La conocí en mi oficina, era una muchacha con unos años menos que yo; y sin ser una belleza, no era fea; y además con una bonita figura, simpática, y muy atractiva. También goza de gran inteligencia. Yo la admiraba porque también era muy eficiente en su trabajo. Nunca pasó por mi mente el tener algo que ver con ella. Además, nunca había sido infiel a mi esposa, quizá porque siempre he sido muy hogareño.
Sin embargo las circunstancias se dieron cuando las cosas del trabajo cambiaron, y lo que pareció un resbalón accidental de ella –que ahora pienso no fue tan accidental–, nos obligó a afianzarnos uno al otro. De ahí en adelante surgieron ciertas ideas en mi mente que poco a poco se fueron haciendo realidad, hasta que un día, cegados por la locura, ni yo ni ella nos detuvimos.
Un par de semanas más tarde me informó del posible embarazo, y poco después lo confirmábamos con los contundentes análisis clínicos. Empezó la zozobra para determinar qué hacer. Finalmente llegamos a la decisión del aborto.
Me atreví a consultar solamente con dos personas, un amigo, y un sacerdote; el amigo no apoyó esa decisión pero me informó donde había un consultorio que con menos riesgos podría efectuarse. El sacerdote me advirtió de las consecuencias morales de tal medida, sin embargo, nos dimos prisa y la decisión se llevó a la práctica.
Desconozco si anteriormente ella ya había hecho lo mismo, pero lo dudo porque vi y sentí lo tremendamente traumático que le resultó; tardó en reponerse y yo contribuí en lo que pude en su recuperación psíquica. Cuando acudí a confesarme el sacerdote estaba bastante triste por lo sucedido, y me aconsejó que no la siguiera viendo.
De veras que lo intenté, incluso hice trámites para que ser trasladado profesionalmente. En lugar de cambiarnos, por las nuevas condiciones de trabajo, se nos dieron mayores facilidades de estar juntos. Por entonces investigué un poco, y supe que ella se veía también con otra persona. Hablé con ella para decirle que no nos veríamos más. Para mi sorpresa, no lo aceptó; al contrario, prometió dejar al otro y expuso muchas razones; me dejé convencer. No estaba enamorado de ella, ni siquiera sé cómo llamarlo, creo que estaba enredado. De manera que verla y tratarla, era formidablemente disfrutado por mí, pero en mi interior se desgarraba mi mente y mi espíritu.

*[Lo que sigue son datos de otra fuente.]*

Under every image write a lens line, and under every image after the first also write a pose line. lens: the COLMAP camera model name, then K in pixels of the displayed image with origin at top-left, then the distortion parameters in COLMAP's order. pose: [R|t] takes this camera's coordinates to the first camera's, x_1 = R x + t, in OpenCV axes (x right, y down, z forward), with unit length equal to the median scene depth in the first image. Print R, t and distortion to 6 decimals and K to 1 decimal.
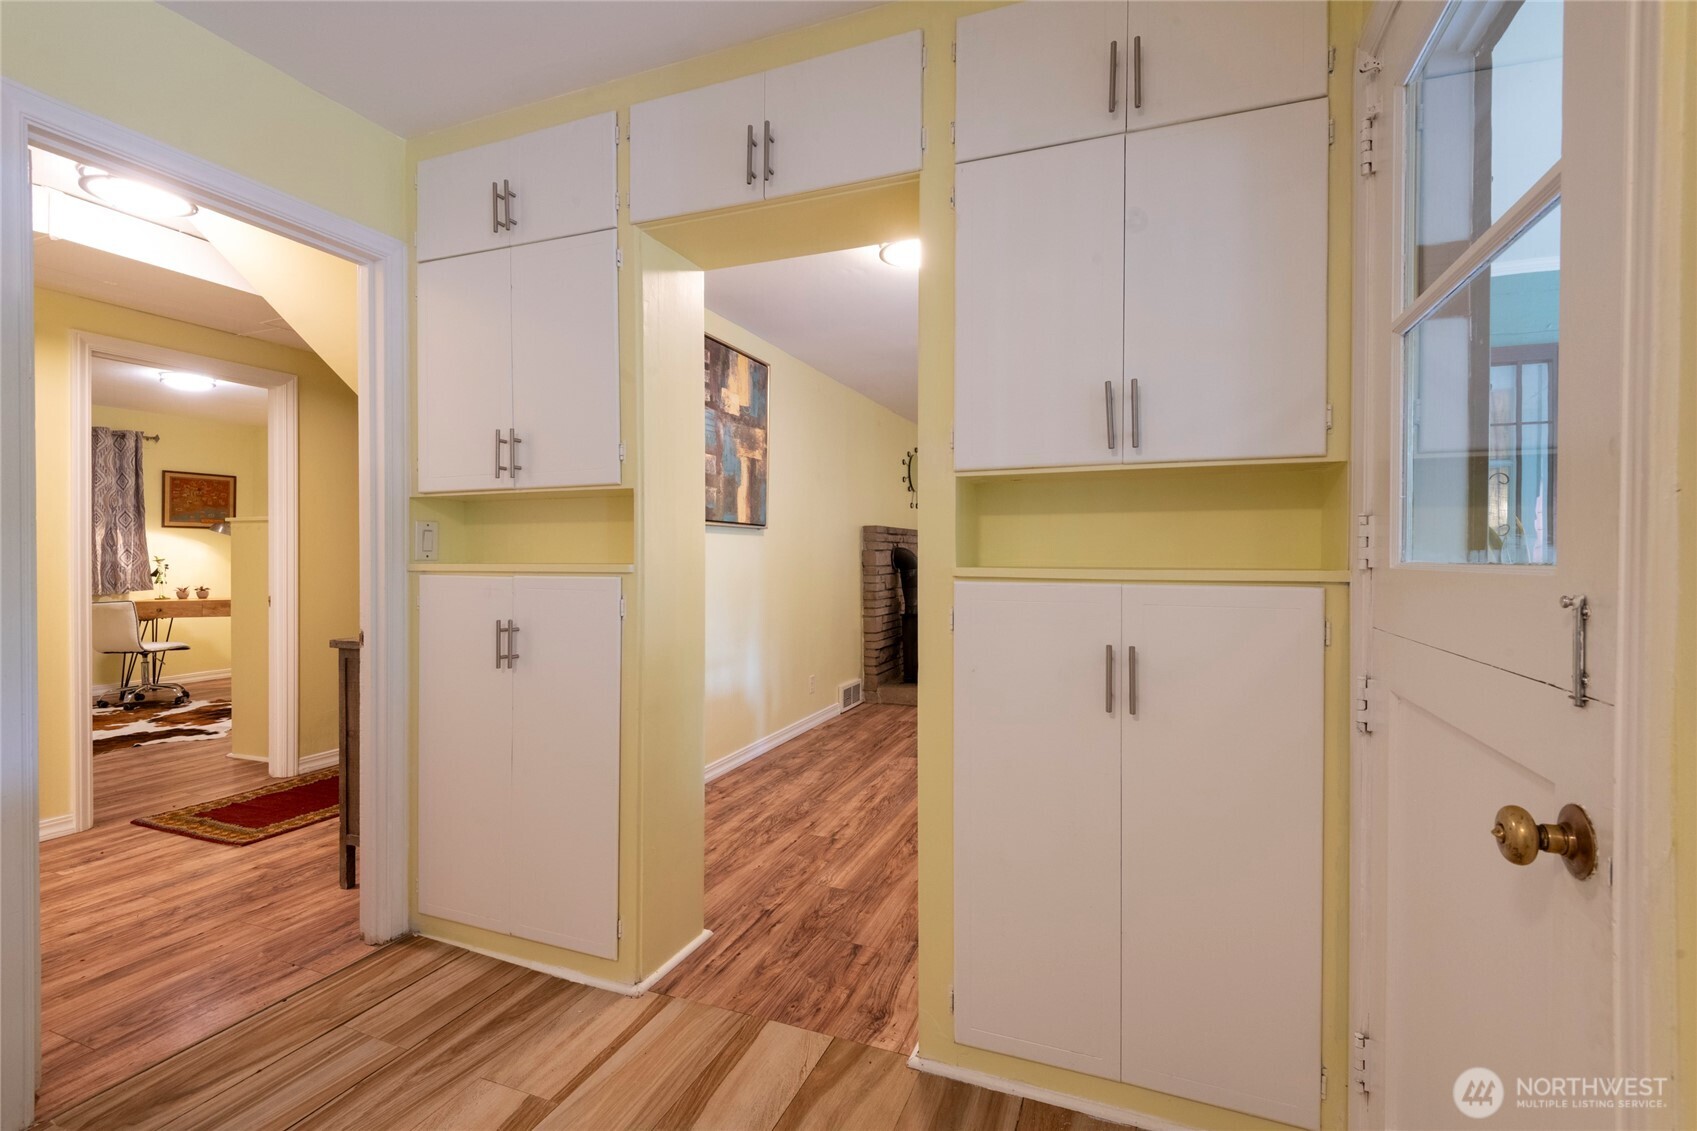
lens RADIAL K [[767.1, 0, 850.0], [0, 767.1, 560.6], [0, 0, 1]] dist [0.036332, -0.022919]
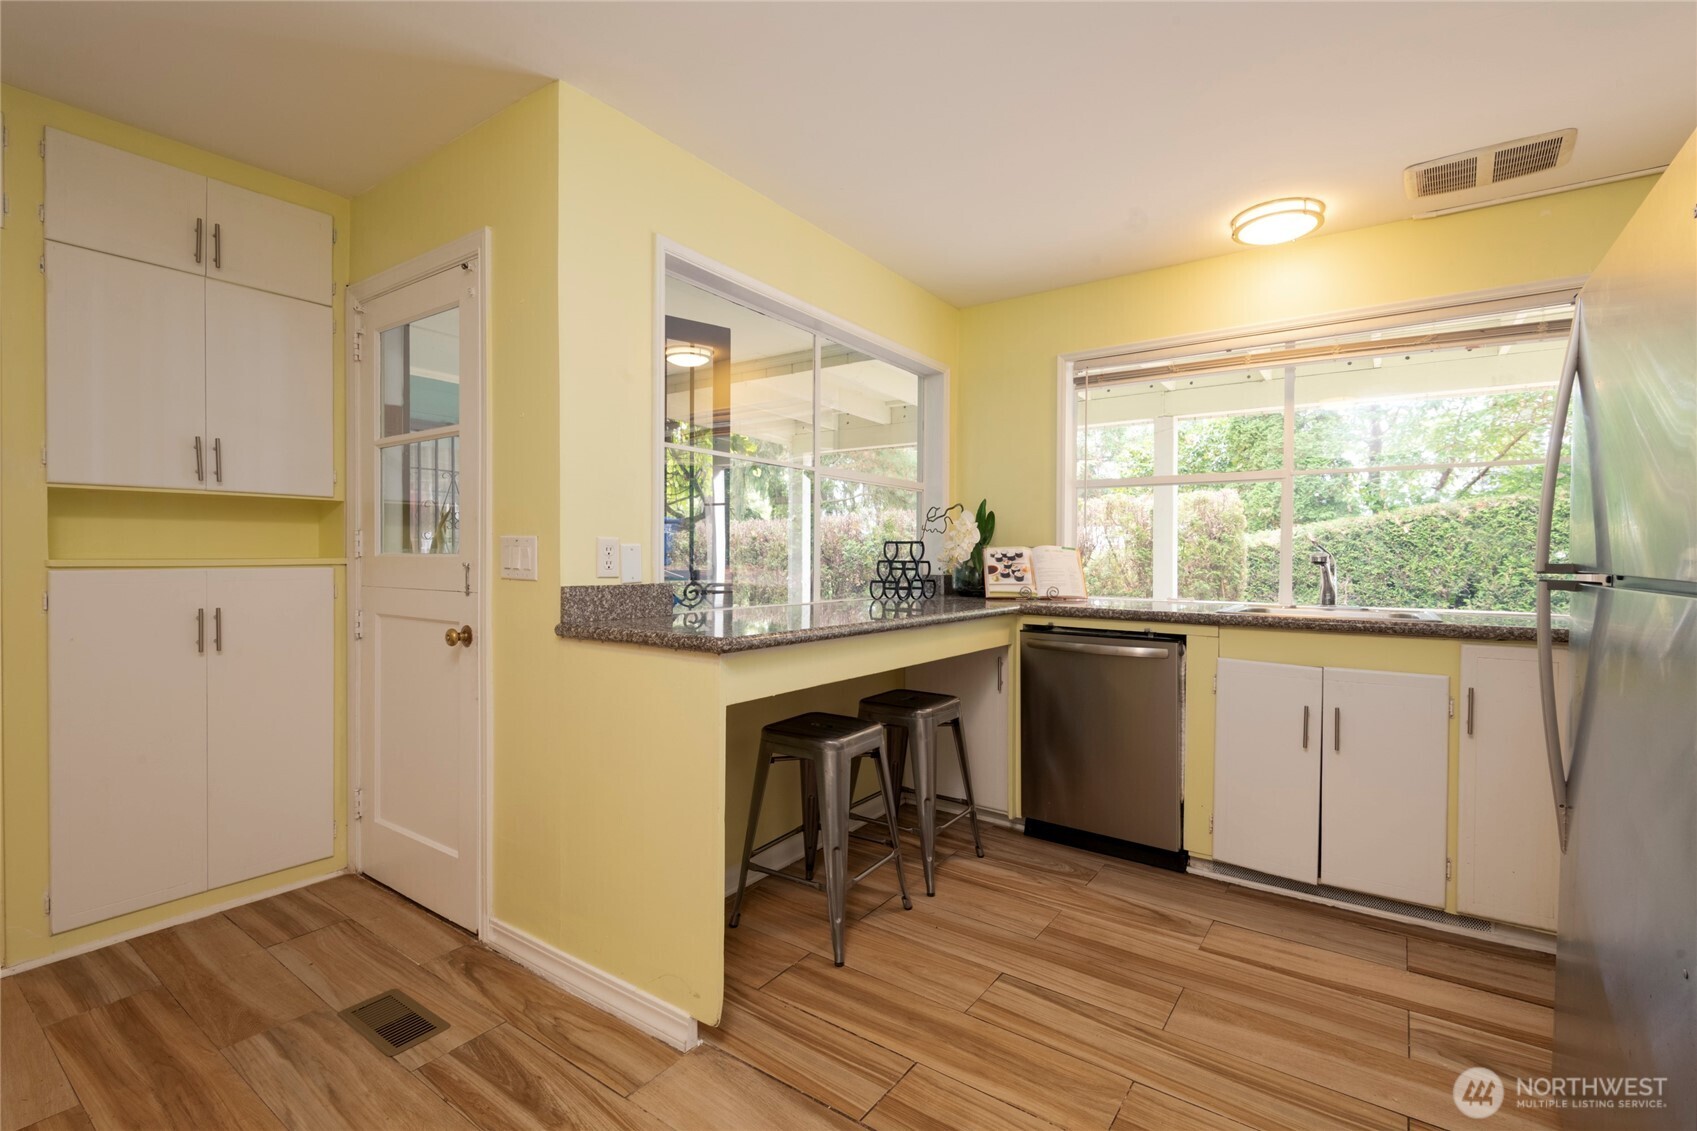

Después de ella hubo otras mujeres: el tabú se había roto, y me di cuenta de que era un vicio, igual que otros difíciles de dejar.
Ahora no sé qué decirme ni a mí mismo en mis propias tribulaciones, que no son pocas. Estoy bastante seguro si digo que no pasa un día sin que me acuerde de esa decisión y me lamente, y me lo recrimine, y pida perdón a Nuestro Señor. La relación actual con mi esposa nunca fue peor; y aunque mis hijos me siguen respetando y escuchando, sé que ahora lo hacen por lo que les enseñamos antes. Son escasas las personas que disfrutan de una conversación conmigo, sólo lo ordinario. Y me pregunto ¿Por qué habrá quienes, incluso siendo médicos, ven el engaño como algo perfectamente normal? Cómo lamento que ya no tenga yo la capacidad de dar consejos. Cómo añoro esa tranquilidad interior que me hacía sentir tan bien aun en las situaciones más difíciles. Cómo me duele haber tenido y perdido esa paz interior que me hacía sentir y gozar la intensidad de la vida y del amor. ¡Creo que estoy describiendo la pérdida de la gracia! Esto equivale a perder una parte del corazón y de la existencia. Y lo peor ¡aún no encuentro como reparar ese daño! Todo tiene su precio, ¡lo sabía! Y ahora ya lo estoy comprobando. Tenía el Cielo en la tierra y lo perdí.